Central and Gippsland Water Strategy Must Change
The Victorian Farmers Federation (VFF) says a plan for the future of water resources in Melbourne and Gippsland falls short of giving farmers the confidence they need to maintain the State’s food security future.
VFF President Emma Germano said the draft Central and Gippsland Region Sustainable Water Strategy, a 50-year plan for the sharing of water across Melbourne, Geelong, Ballarat and Gippsland, fails to give certainty to farmers about water security issues.
“With a growing population in Melbourne comes a greater demand for food. The agricultural industry stands ready to expand and meet this demand. To do that, we need a strong plan that provides farmers and industry with confidence that their future is secure.”
“Unfortunately, the VFF is concerned that elements of the draft strategy create uncertainty for farmers and the agriculture industry. At a time when agriculture is looking to expand, we are being told we have to do that with less water, but the environment, Traditional Owners and urban users need more. The Government needs to rethink this,” Ms Germano said.
VFF Water Council Chair Andrew Leahy said he believed the draft strategy has the potential to undermine the Government’s commitment to protect the entitlements of irrigators, which is contrary to positions put forward by Victorian Water Minister Lisa Neville.
“We recognise Minister Neville’s clear and unequivocal position that the rights of existing entitlement holders will not be impacted in the implementation of the strategy. But the draft strategy makes reference to possible legislative change regarding entitlements to better suit Traditional Owners. Any proposed change to Victoria’s water entitlement framework is a red flag for farmers.”
“The VFF recognises Traditional Owners’ aspirations to access water, but this must be achieved without impacting the existing water entitlements of farmers. It’s not fair for farmers to be forced to subsidise the storage and use of this water. The obvious next step should be to use water that is currently available to the environment to meet the cultural needs of Aboriginal communities,” Mr Leahy said.
“The strategy also makes the mistake that the Murray Darling Basin Plan has made by mandating environmental water targets, rather than focussing on broader environmental outcomes.
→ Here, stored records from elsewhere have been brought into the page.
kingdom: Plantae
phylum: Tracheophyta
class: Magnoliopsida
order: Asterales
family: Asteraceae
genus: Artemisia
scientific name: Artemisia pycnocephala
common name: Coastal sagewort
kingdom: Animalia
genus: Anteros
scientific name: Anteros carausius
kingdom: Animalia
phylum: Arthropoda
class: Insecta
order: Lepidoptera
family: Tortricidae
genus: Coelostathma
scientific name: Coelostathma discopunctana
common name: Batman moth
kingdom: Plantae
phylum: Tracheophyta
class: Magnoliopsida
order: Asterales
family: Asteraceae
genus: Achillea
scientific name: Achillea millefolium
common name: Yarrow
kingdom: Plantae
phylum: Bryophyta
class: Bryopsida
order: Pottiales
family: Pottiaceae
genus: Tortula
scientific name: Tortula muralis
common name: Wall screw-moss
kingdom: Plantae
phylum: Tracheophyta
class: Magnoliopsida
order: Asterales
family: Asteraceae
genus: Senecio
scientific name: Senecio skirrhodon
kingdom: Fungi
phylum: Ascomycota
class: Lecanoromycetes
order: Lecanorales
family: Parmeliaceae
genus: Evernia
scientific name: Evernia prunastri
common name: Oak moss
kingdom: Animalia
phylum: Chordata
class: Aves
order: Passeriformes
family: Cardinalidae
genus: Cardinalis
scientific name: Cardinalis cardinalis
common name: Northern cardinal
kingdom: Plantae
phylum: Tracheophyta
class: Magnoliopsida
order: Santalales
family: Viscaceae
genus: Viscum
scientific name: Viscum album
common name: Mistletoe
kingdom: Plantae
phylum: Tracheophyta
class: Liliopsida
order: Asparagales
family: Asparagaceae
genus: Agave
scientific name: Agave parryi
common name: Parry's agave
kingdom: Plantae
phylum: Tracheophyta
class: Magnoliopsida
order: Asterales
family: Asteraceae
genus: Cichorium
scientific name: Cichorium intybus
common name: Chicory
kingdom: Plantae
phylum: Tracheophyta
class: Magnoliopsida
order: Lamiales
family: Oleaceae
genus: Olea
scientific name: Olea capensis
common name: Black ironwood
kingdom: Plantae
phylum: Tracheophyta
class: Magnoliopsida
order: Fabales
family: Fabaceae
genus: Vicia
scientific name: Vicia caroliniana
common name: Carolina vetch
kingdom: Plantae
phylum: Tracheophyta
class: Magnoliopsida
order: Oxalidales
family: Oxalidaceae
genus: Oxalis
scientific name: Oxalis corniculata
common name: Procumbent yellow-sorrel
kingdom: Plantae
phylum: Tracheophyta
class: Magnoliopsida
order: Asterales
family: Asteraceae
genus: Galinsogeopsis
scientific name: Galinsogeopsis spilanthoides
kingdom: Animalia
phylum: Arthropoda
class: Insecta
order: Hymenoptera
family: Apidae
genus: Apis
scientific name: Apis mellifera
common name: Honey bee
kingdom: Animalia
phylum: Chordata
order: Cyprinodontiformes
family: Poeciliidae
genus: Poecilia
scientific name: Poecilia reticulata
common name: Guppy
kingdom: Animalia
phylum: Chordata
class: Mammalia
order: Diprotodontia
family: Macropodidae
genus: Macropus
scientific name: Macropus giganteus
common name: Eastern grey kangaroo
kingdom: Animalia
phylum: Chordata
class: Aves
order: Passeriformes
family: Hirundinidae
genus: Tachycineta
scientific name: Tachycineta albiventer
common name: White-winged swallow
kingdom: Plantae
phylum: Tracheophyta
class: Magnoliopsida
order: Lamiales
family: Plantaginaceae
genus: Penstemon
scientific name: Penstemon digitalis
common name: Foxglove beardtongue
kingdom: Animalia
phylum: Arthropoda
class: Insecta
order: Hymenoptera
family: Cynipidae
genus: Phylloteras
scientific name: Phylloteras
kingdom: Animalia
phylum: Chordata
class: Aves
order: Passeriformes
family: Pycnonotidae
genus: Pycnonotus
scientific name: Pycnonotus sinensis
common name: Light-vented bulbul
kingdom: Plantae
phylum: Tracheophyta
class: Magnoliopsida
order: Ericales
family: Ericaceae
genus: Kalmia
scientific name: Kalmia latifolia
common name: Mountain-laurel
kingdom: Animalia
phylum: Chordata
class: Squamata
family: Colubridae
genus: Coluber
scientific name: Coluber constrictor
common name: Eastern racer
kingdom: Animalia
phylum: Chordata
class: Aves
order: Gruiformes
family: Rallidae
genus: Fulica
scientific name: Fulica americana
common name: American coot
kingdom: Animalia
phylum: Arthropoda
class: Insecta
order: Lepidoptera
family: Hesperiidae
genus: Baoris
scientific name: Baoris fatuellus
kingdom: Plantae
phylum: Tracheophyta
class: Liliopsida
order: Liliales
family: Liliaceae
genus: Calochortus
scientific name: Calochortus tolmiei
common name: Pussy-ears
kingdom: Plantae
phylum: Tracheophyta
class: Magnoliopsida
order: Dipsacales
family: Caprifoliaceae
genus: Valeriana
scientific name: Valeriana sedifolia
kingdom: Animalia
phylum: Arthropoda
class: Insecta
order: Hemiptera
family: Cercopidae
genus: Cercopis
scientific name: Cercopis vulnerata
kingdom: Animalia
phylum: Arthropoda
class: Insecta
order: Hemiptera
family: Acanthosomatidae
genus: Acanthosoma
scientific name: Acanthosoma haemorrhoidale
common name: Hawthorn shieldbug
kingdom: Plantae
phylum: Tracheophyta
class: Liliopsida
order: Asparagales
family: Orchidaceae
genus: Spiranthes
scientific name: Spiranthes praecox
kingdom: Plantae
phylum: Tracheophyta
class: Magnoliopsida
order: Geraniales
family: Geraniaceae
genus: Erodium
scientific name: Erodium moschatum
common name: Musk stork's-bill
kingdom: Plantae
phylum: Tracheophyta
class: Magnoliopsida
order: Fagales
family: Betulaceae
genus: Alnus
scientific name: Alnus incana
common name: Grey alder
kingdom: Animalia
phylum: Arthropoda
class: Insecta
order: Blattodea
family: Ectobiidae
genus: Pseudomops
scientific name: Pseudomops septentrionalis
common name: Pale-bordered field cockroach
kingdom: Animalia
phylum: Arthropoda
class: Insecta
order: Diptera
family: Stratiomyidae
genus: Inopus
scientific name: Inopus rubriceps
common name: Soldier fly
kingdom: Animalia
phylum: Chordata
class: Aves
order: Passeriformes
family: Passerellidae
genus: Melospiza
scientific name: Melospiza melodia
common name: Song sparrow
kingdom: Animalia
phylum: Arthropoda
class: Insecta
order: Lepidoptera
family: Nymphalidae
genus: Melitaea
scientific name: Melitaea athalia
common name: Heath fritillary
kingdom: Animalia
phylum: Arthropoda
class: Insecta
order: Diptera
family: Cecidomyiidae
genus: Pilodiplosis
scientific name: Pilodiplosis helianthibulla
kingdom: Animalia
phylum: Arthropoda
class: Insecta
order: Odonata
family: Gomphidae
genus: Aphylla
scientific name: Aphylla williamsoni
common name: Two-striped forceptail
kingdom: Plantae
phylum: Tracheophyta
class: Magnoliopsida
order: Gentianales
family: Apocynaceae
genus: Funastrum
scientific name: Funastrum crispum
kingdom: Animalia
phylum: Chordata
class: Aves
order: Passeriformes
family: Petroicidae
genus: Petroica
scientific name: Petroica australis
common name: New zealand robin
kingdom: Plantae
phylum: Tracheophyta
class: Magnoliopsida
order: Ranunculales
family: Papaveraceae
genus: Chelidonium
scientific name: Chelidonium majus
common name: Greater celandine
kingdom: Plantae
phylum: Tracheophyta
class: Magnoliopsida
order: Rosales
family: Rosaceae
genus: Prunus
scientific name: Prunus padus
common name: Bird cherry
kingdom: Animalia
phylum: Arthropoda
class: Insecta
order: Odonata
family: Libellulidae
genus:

Environmental water targets need to be adaptable to a changing climate, and the knowledge we gain along the way.”
“The VFF is also concerned that there is little discussion on the Latrobe Valley mine closures as it is estimated they will require 1,600-3,000 GL if the pit lakes are implemented in full,” Mr Leahy said.
In response to the draft strategy, Ms Germano and Mr Leahy have written to Minister Neville and have offered to assist the Government to make the strategy work better for farmers.
“The VFF is keen to work with the Government as it considers the community’s feedback and it develops the final strategy to help ensure agriculture has a future throughout the region,” Ms Germano concluded.